Gewerbetreibende sowie Land- und Forstwirte werden buchführungspflichtig, sobald der Umsatz 800.000 € im Kalenderjahr oder der Gewinn 80.000 € im Wirtschaftsjahr übersteigt (seit dem Wachstumschancengesetz 2024, zuvor 600.000 €/60.000 €).
Was ist der Unterschied zwischen §141 AO und §241a HGB?
§141 AO betrifft die steuerliche Buchführungspflicht nicht im Handelsregister eingetragener Gewerbetreibender/Land- und Forstwirte und wird erst nach Mitteilung des Finanzamts wirksam. §241a HGB regelt die handelsrechtliche Befreiungsmöglichkeit für im Handelsregister eingetragene Einzelkaufleute — bei Unterschreiten der gleichen Schwellenwerte an zwei aufeinanderfolgenden Abschlussstichtagen dürfen sie auf die Bilanzierung verzichten.

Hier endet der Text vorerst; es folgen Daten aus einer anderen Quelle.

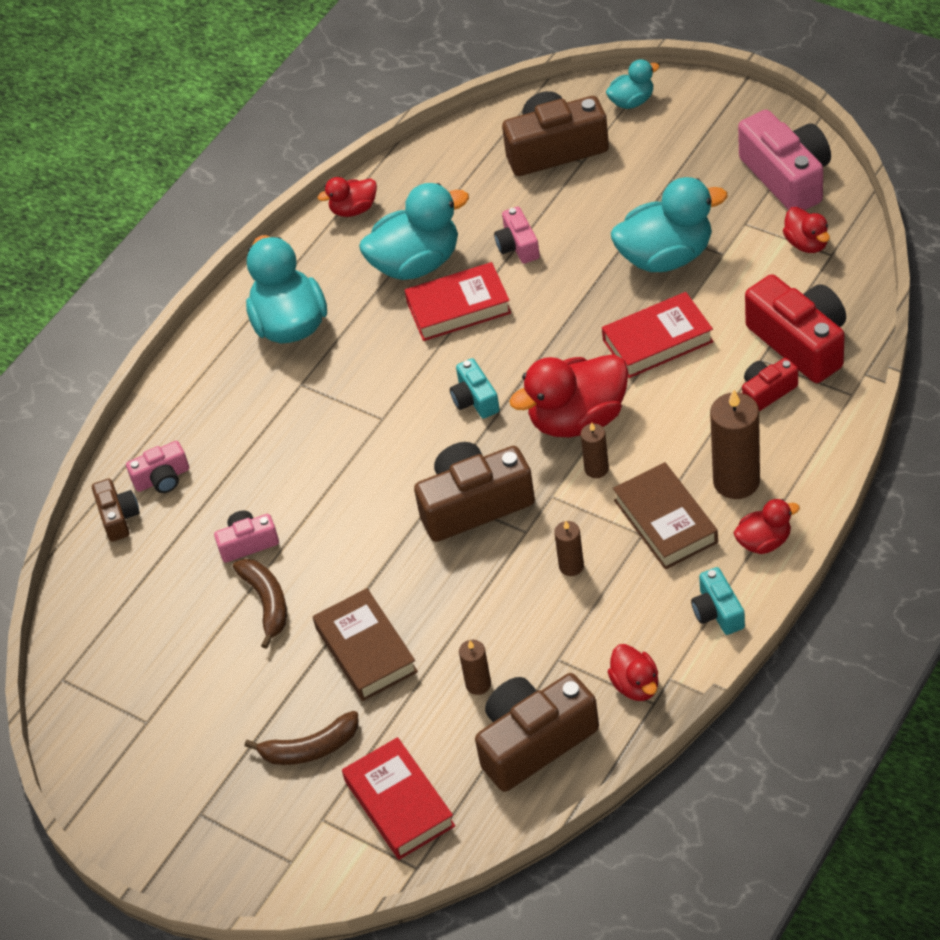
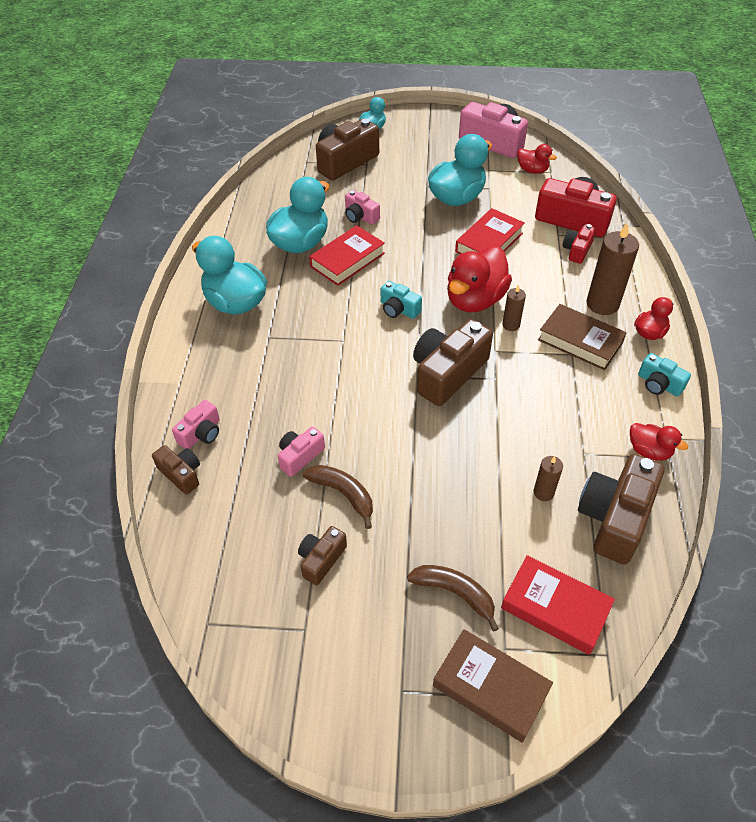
camera: 35 degrees left, 0 degrees up
brown banana [245,711,359,765] -> brown banana turned 105 degrees counterclockwise [407,565,499,632]
brown book [313,588,418,701] -> brown book moved to [433,629,553,743]
red duck [318,177,377,217] -> none
brown candle [554,521,584,576] -> none
none -> brown camera [298,526,347,585]

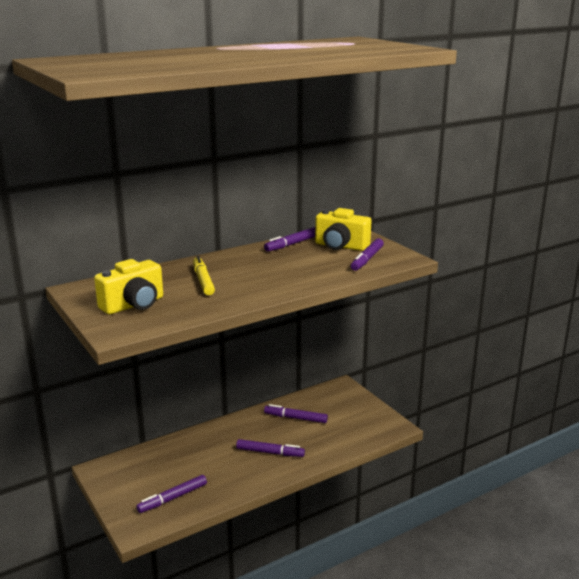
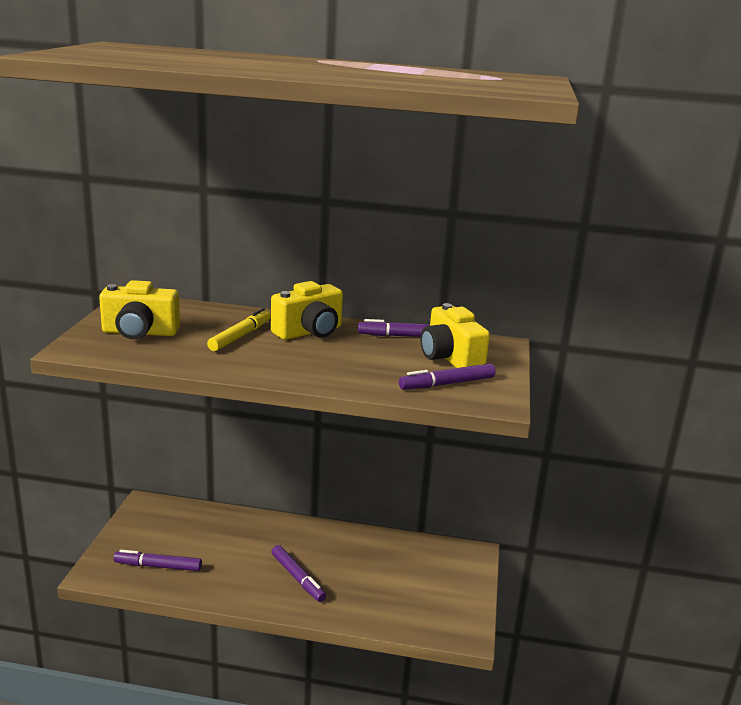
camera: 40 degrees right, 0 degrees up
purple marker [264,404,328,423] -> none
none -> yellow camera [271,281,343,340]

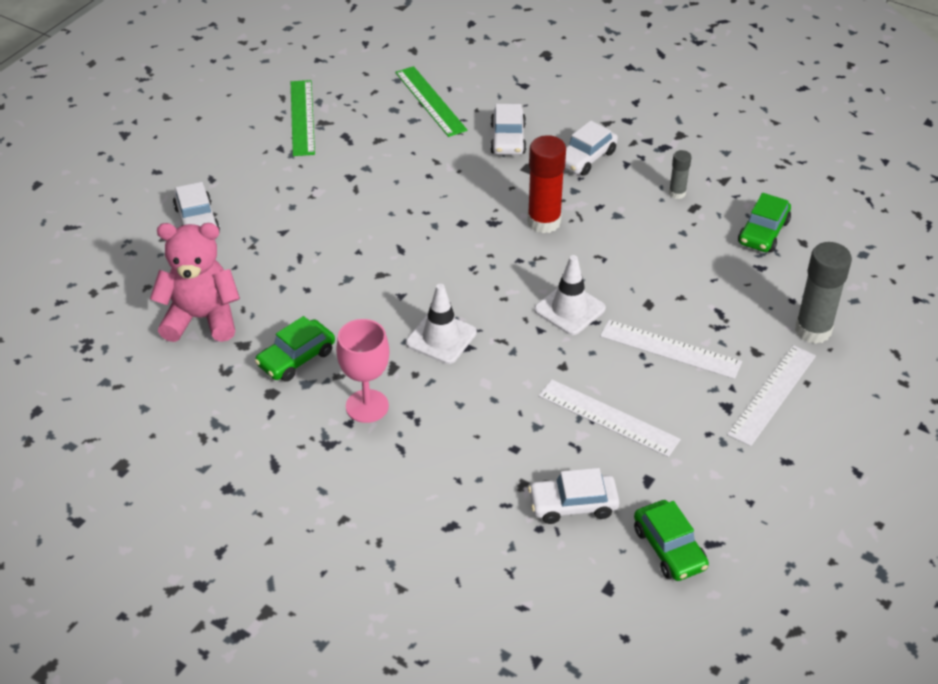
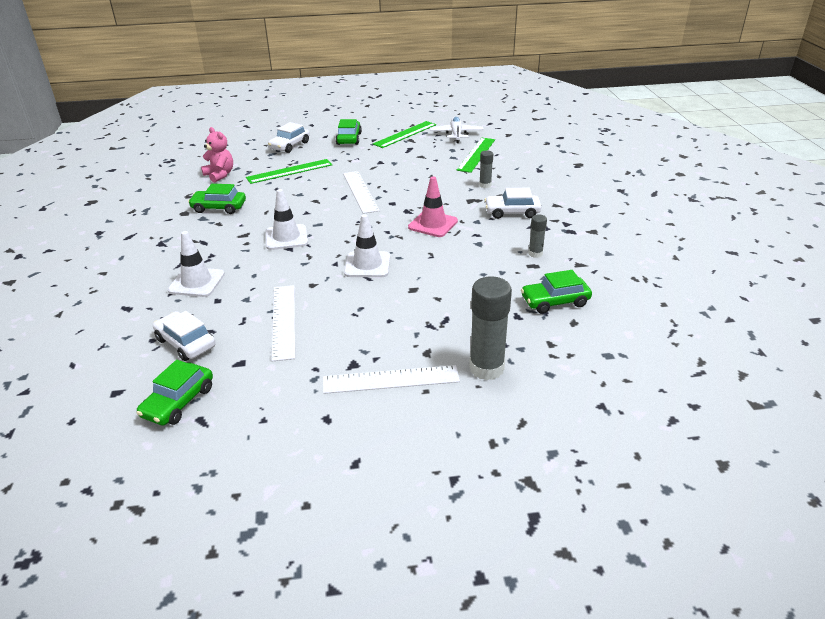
camera: 50 degrees right, 10 degrees down
pink teddy bear [150,223,240,342] -> pink teddy bear [201,127,233,183], size x0.64
pink goblet [336,319,390,423] -> none
white car [490,104,526,155] -> grey glue stick [479,150,493,188]
red glue stick [527,135,566,233] -> pink traffic cone [408,176,458,237]
white ruler [600,320,742,379] -> white ruler moved to [343,171,380,214]
none -> white traffic cone [168,231,225,297]
none -> green ruler [246,159,333,184]
none -> green car [336,119,362,145]
none -> white plane [430,117,484,143]

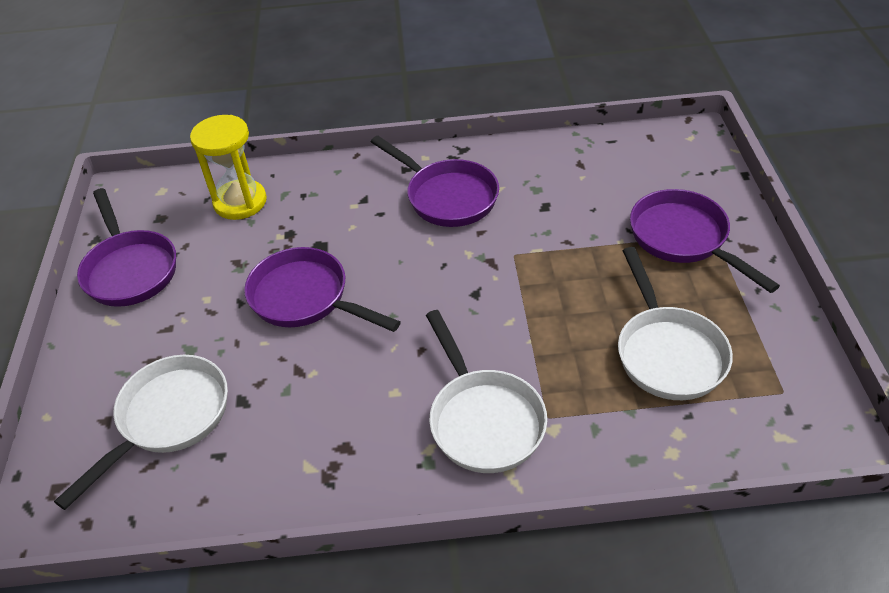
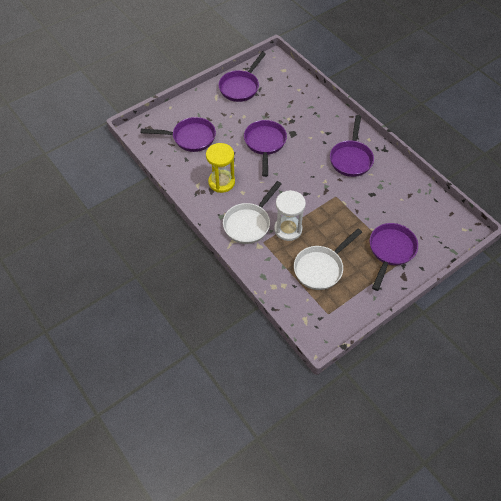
camera: 55 degrees right, 10 degrees up
white pan [54,355,228,510] -> purple pan [141,117,216,152]
yellow hourglass [190,115,267,220] -> yellow hourglass moved to [206,143,235,193]
none -> white hourglass [274,190,306,241]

Sind Freiberufler buchführungspflichtig?
Nein. §141 AO gilt ausdrücklich nur für Gewerbetreibende und Land-/Forstwirte. Freie Berufe dürfen unabhängig von der Höhe ihres Umsatzes oder Gewinns die einfachere Einnahmen-Überschuss-Rechnung nutzen, sofern sie nicht freiwillig eine Handelsregistereintragung oder Kapitalgesellschaft wählen.
Was passiert, wenn ich die Grenzen überschreite?
Bei §141 AO beginnt die Buchführungspflicht erst mit dem Wirtschaftsjahr, das auf die Bekanntgabe der Mitteilung durch das Finanzamt folgt — nicht rückwirkend. Bei §241a HGB entfällt die Befreiung, sobald eine der beiden Grenzen an zwei aufeinanderfolgenden Abschlussstichtagen überschritten wird.
Ersetzt dieser Rechner eine Steuerberatung?
Nein. Dieses Werkzeug bietet keine Steuer- oder Rechtsberatung und ersetzt keine verbindliche Auskunft des Finanzamts oder Steuerbüros — bei Grenzfällen empfiehlt sich Rücksprache mit dem Steuerbüro.